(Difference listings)
+++++

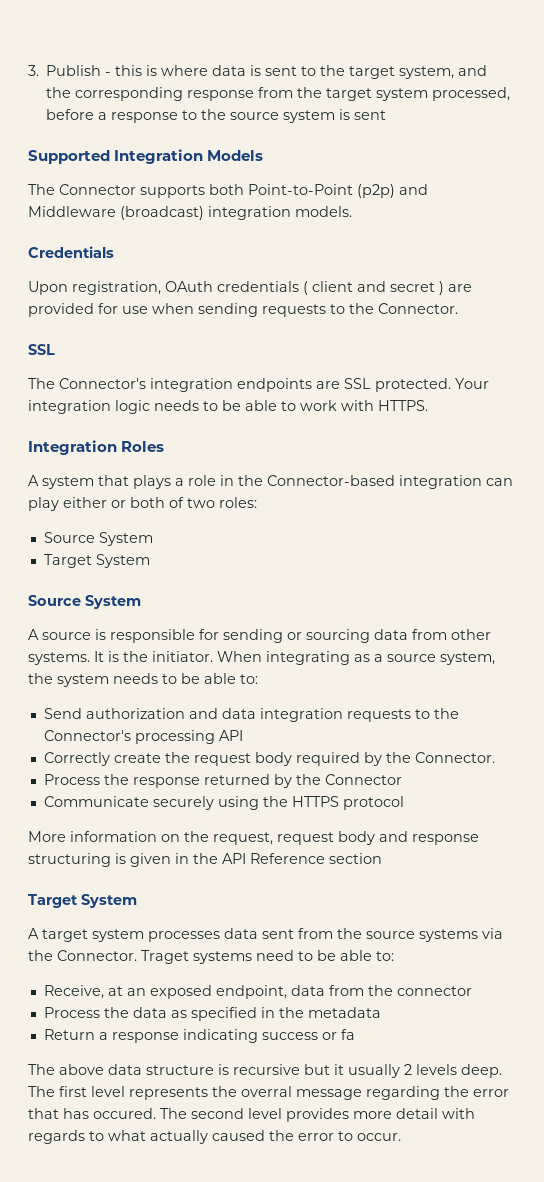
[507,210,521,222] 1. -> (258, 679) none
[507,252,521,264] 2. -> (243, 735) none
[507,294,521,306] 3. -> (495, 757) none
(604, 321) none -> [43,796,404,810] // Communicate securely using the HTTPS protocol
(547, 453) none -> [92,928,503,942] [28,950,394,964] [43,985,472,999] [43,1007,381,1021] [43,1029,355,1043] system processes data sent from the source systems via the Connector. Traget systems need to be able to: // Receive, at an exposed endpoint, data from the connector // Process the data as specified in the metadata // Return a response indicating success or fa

+++++

In the entries above, the lines from the one bearing "[507,252,521,264] 2. -> (243, 735) none" up to and including the one bearing "(604, 321) none" should be transcribed exactly; no other line is wanted.

[507,252,521,264] 2. -> (243, 735) none
[507,294,521,306] 3. -> (495, 757) none
(604, 321) none -> [43,796,404,810] // Communicate securely using the HTTPS protocol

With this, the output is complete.